◆ **Work task**: Copy, in full, each line of the material that holds the word "none".

◆ **Exercise inputs**:
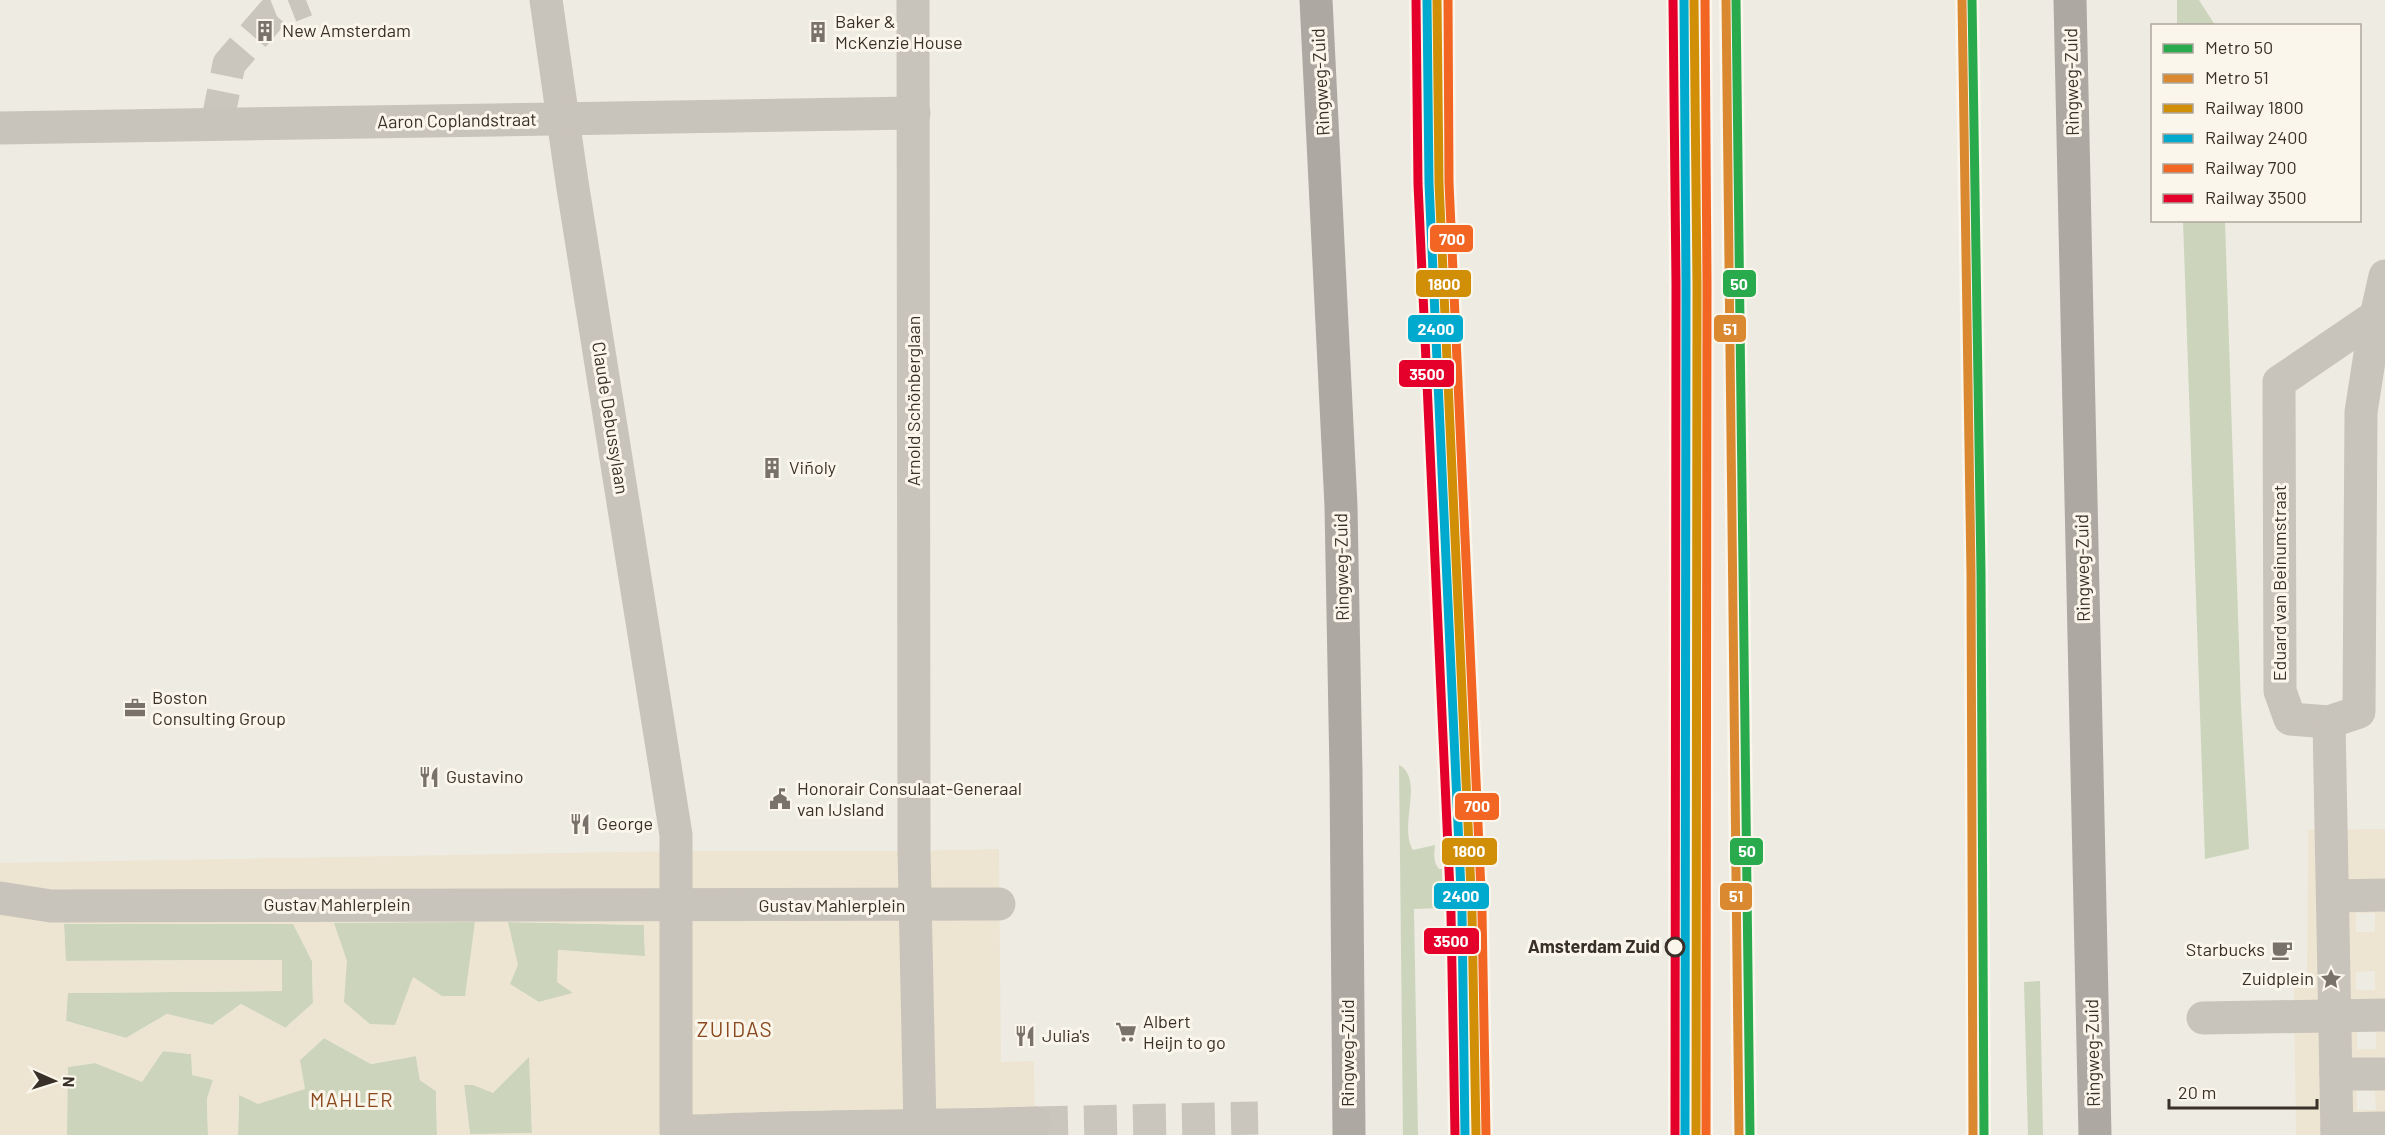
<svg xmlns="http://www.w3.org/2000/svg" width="2385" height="1135" font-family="Barlow,sans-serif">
	<rect width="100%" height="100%" fill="#eeebe3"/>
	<!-- green -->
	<g fill="#ccd5bc">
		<path d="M2177,0H2199L2215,25H2177Z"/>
		<path d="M2183,221H2225L2241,706L2249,849L2205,859Z"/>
		<path d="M1399,765C1425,779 1398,826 1413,850L1435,845C1434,854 1433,862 1439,869H1443L1442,908L1414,909L1418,1135H1403Z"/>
		<path d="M475,921L469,999L399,1029L363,1028L328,1005L334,923Z"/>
		<path d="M508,922L644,925L645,957L558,950L574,993L539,1002L508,1019Z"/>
		<path d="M293,923L312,961L313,1003L285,1028L241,1004L212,1025L167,1014L126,1038L66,1021L67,993L281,991L282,960L65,961L64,924Z"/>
		<path d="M2040,981L2043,1135H2028L2024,982Z"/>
		<path d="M324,1038L371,1064L416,1056L420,1080L436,1091L437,1135H238L239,1095L300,1060Z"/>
		<path d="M163,1051L191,1054L213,1080L207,1099L208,1135H67V1067L95,1063L142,1081Z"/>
		<path d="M530,1056L532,1133L470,1135L464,1085H473Z"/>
	</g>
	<!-- plaza -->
	<g fill="#ede5d2" fill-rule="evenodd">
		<path d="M2385,829V1135H2296L2294,987H2307L2308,830ZM2356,913H2375V932H2356ZM2375,971V990H2356V972ZM2357,1030H2376V1049H2357ZM2357,1091H2375L2376,1110H2357Z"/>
		<path d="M999,849L1001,1062L1034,1061L1035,1135H433H437L436,1091L420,1080L416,1056L371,1064L324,1038L300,1060L305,1089L258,1104L239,1095L238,1135H208L207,1099L213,1080L192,1075L191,1054L163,1051L142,1082L95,1063L68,1067L67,1135H0V863L677,851H914ZM475,922L465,996H442L413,977L395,1025L370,1024L344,1002L347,961L334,923ZM508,922L644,925L645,956L558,950L557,982L573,993L539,1002L510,984L518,965ZM64,924H293L312,961L313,1003L286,1028L241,1004L212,1025L167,1014L126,1038L66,1021L68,993L282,991V960L66,961ZM529,1057L532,1133L470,1134L464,1085H473L493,1093Z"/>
	</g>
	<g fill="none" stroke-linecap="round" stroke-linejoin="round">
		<!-- minor-tunnel -->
		<g stroke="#cac6be" stroke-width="33" stroke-dasharray="33 16" stroke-linecap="butt">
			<path d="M217,124L229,64L273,13L306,0"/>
			<path d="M1035,1123L1258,1118"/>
		</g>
		<!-- minor -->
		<g stroke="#c8c3bb" stroke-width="33">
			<path d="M546,0L572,182L676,835V1132C796,1125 915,1127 1035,1123"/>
			<path d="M913,0L914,851L920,1127"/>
			<path d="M0,128L914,113"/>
			<path d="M2385,276L2376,316L2361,412L2359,712L2329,722L2290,719L2280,691L2279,382L2376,316H2385"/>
			<path d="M2329,722L2337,1135"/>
			<path d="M2333,896L2385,895"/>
			<path d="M0,898L51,906L999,904"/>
			<path d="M2203,1018L2385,1015"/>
			<path d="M2336,1074H2385"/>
			<path d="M2337,1129L2385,1128"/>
		</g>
		<!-- highway -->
		<g stroke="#ada9a2" stroke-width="33">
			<path d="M1316,0L1341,506L1346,773L1349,1135"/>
			<path d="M2070,0L2095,1135"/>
		</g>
		<defs>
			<g id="rail-1">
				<path d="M1437,0L1439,183L1472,913L1476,1135"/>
				<path d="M1694,0L1697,284L1696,1135"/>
			</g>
			<g id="rail-2">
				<path d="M1427,0L1429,183L1462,913L1465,1135"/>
				<path d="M1684,0L1686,284L1685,1135"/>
			</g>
			<g id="rail-3">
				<path d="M1448,0L1449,183L1482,913L1486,1135"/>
				<path d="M1705,0L1707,284L1706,1135"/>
			</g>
			<g id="rail-4">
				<path d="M1416,0L1418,184L1451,914L1455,1135"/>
				<path d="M1673,0L1676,284L1675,1135"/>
			</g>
		</defs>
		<!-- rail-1 casing -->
		<use href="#rail-1" stroke="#fbf6eb" stroke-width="14"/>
		<!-- rail-2 casing -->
		<use href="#rail-2" stroke="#fbf6eb" stroke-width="14"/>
		<!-- rail-3 casing -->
		<use href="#rail-3" stroke="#fbf6eb" stroke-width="14"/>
		<!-- rail-4 casing -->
		<use href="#rail-4" stroke="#fbf6eb" stroke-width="14"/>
		<!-- rail-1 -->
		<use href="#rail-1" stroke="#d18f08" stroke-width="9"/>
		<!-- rail-2 -->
		<use href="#rail-2" stroke="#00a9ce" stroke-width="9"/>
		<!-- rail-3 -->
		<use href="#rail-3" stroke="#f26522" stroke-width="9"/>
		<!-- rail-4 -->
		<use href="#rail-4" stroke="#e4002b" stroke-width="9"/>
		<defs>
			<g id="metro-1">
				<path d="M1736,0L1750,1135"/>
				<path d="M1972,0L1981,573L1984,1135"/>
			</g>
			<g id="metro-2">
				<path d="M1726,0L1739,1135"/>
				<path d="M1962,0L1971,573L1973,1135"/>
			</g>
		</defs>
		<!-- metro-1 casing -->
		<use href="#metro-1" stroke="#fbf6eb" stroke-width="14"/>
		<!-- metro-2 casing -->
		<use href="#metro-2" stroke="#fbf6eb" stroke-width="14"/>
		<!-- metro-1 -->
		<use href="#metro-1" stroke="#29ab4d" stroke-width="9"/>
		<!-- metro-2 -->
		<use href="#metro-2" stroke="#da8930" stroke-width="9"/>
	</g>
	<!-- icons -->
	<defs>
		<symbol id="building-bare" viewBox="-9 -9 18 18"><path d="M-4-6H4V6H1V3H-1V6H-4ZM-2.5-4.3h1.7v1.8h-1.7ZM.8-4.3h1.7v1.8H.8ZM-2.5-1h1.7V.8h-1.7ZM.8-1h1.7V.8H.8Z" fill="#78726a" stroke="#fbf6eb" stroke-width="2.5" paint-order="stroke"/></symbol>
		<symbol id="office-bare" viewBox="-9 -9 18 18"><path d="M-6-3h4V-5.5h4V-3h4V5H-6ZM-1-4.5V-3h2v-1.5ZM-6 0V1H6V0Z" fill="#78726a" stroke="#fbf6eb" stroke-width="2.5" paint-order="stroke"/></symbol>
		<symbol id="restaurant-bare" viewBox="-9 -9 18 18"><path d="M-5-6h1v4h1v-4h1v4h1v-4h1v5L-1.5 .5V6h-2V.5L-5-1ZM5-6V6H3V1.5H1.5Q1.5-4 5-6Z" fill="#78726a" stroke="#fbf6eb" stroke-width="2.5" paint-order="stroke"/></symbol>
		<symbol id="civic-bare" viewBox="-9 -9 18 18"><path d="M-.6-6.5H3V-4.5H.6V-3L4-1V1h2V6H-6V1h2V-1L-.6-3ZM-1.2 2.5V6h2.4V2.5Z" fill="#78726a" stroke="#fbf6eb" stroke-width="2.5" paint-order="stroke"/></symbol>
		<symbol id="cafe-bare" viewBox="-9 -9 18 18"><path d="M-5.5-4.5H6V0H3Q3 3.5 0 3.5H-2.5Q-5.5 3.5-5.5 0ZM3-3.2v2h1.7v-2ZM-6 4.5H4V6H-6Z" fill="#78726a" stroke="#fbf6eb" stroke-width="2.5" paint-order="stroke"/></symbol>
		<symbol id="sight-bare" viewBox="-9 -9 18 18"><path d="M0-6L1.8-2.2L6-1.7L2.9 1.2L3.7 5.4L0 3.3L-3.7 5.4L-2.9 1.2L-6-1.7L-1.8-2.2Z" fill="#78726a" stroke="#fbf6eb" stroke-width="2.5" paint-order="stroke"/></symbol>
		<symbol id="supermarket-bare" viewBox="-9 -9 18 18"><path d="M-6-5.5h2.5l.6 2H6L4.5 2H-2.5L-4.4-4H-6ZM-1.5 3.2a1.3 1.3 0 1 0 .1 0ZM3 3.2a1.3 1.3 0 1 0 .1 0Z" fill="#78726a" stroke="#fbf6eb" stroke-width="2.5" paint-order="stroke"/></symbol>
	</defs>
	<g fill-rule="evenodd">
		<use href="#building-bare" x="250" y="16" width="30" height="30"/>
		<use href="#building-bare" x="803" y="17" width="30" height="30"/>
		<use href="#building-bare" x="757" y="453" width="30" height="30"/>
		<use href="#office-bare" x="120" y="693" width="30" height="30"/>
		<use href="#restaurant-bare" x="414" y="762" width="30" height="30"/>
		<use href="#civic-bare" x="765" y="784" width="30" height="30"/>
		<use href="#restaurant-bare" x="565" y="809" width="30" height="30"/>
		<use href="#cafe-bare" x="2267" y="935" width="30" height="30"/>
		<use href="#sight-bare" x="2316" y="964" width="30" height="30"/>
		<use href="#supermarket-bare" x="1111" y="1017" width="30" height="30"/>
		<use href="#restaurant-bare" x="1010" y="1021" width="30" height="30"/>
	</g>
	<!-- markers -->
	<circle fill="#fbf6eb" stroke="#393129" stroke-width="3" cx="1675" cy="947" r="9"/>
	<g text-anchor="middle" stroke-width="6" stroke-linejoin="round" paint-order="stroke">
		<!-- poi labels -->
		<g font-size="18" fill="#393129" stroke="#fbf6eb" text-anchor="start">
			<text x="835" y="28">Baker &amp;<tspan x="835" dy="21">McKenzie House</tspan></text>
			<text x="282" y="37">New Amsterdam</text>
			<text x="789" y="474">Viñoly</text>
			<text x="152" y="704">Boston<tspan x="152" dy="21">Consulting Group</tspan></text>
			<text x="446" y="783">Gustavino</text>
			<text x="797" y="795">Honorair Consulaat-Generaal<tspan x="797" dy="21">van IJsland</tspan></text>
			<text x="597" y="830">George</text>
			<text x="2265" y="956" text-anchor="end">Starbucks</text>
			<text x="2314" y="985" text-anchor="end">Zuidplein</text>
			<text x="1143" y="1028">Albert<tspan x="1143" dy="21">Heijn to go</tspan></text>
			<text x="1042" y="1042">Julia's</text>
		</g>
		<!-- street labels -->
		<g font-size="18" fill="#393129" stroke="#fbf6eb">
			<text transform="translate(1321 82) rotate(-93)" y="6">Ringweg-Zuid</text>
			<text transform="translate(2072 82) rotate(-91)" y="6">Ringweg-Zuid</text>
			<text transform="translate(457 121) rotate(-1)" y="6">Aaron Coplandstraat</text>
			<text transform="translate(914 401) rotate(-90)" y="6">Arnold Schönberglaan</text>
			<text transform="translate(610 418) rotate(81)" y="6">Claude Debussylaan</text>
			<text transform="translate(1342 567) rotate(-91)" y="6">Ringweg-Zuid</text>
			<text transform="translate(2083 568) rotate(-91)" y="6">Ringweg-Zuid</text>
			<text transform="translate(2280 583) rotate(-90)" y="6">Eduard van Beinumstraat</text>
			<text x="337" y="911">Gustav Mahlerplein</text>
			<text x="832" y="912">Gustav Mahlerplein</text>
			<text transform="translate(1348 1053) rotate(-90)" y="6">Ringweg-Zuid</text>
			<text transform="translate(2093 1053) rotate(-91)" y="6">Ringweg-Zuid</text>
		</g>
		<!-- stop labels -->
		<g font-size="18" font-weight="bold" fill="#393129" stroke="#fbf6eb" text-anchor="end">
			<text x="1660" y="953">Amsterdam Zuid</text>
		</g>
		<!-- neighbourhood labels -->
		<g font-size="20" letter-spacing="1.5" fill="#8b491f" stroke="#fbf6eb">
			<text x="352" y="1107">MAHLER</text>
		</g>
		<!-- quarter labels -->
		<g font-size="21" letter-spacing="1.5" fill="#8b491f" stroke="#fbf6eb">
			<text x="735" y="1037">ZUIDAS</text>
		</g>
	</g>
	<g stroke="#fbf6eb" stroke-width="2">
		<rect x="1429" y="224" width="45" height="29" rx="6" fill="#f26522"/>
		<rect x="1722" y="269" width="35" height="29" rx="6" fill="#29ab4d"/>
		<rect x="1415" y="269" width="57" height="29" rx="6" fill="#d18f08"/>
		<rect x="1713" y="314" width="34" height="29" rx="6" fill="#da8930"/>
		<rect x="1407" y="314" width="57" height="29" rx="6" fill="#00a9ce"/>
		<rect x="1398" y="359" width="57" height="29" rx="6" fill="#e4002b"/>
		<rect x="1454" y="792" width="46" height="29" rx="6" fill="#f26522"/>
		<rect x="1441" y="837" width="57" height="29" rx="6" fill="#d18f08"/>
		<rect x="1729" y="837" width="35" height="29" rx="6" fill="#29ab4d"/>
		<rect x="1433" y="882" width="57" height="28" rx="6" fill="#00a9ce"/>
		<rect x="1719" y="882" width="34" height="29" rx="6" fill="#da8930"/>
		<rect x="1423" y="927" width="57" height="28" rx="6" fill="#e4002b"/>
	</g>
	<g font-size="16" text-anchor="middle" font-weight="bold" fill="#fff">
		<text x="1452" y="245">700</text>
		<text x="1739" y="290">50</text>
		<text x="1444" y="290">1800</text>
		<text x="1730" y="335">51</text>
		<text x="1436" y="335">2400</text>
		<text x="1427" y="380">3500</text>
		<text x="1477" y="812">700</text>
		<text x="1469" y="857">1800</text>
		<text x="1747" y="857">50</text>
		<text x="1461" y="902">2400</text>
		<text x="1736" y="902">51</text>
		<text x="1451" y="947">3500</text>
	</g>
	<!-- legend -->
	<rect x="2151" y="24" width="210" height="198" fill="#fbf6eb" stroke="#ada79d" stroke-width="1.5"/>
	<rect x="2163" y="44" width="30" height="9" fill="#29ab4d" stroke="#ada79d" stroke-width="1.5"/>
	<text x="2205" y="54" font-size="18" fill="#393129">Metro 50</text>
	<rect x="2163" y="74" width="30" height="9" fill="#da8930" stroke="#ada79d" stroke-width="1.5"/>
	<text x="2205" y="84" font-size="18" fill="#393129">Metro 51</text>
	<rect x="2163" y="104" width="30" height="9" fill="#d18f08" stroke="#ada79d" stroke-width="1.5"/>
	<text x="2205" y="114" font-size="18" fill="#393129">Railway 1800</text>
	<rect x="2163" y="134" width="30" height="9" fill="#00a9ce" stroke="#ada79d" stroke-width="1.5"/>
	<text x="2205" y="144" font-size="18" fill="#393129">Railway 2400</text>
	<rect x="2163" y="164" width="30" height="9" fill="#f26522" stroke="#ada79d" stroke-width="1.5"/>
	<text x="2205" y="174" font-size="18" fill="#393129">Railway 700</text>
	<rect x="2163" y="194" width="30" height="9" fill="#e4002b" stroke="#ada79d" stroke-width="1.5"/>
	<text x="2205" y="204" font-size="18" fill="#393129">Railway 3500</text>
	<!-- north arrow -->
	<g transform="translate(54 1081) rotate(93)" stroke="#fbf6eb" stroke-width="4.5" paint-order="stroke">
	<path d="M0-4.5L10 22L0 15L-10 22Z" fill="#393129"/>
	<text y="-9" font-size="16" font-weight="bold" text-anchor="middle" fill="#393129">N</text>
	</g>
	<!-- scale -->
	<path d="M2169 1099v9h148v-9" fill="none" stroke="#393129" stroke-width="3"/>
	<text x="2178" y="1099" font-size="18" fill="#393129" stroke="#fbf6eb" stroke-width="4.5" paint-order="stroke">20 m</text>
</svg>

◆ **Exercise result**:
	<g fill="none" stroke-linecap="round" stroke-linejoin="round">
	<path d="M2169 1099v9h148v-9" fill="none" stroke="#393129" stroke-width="3"/>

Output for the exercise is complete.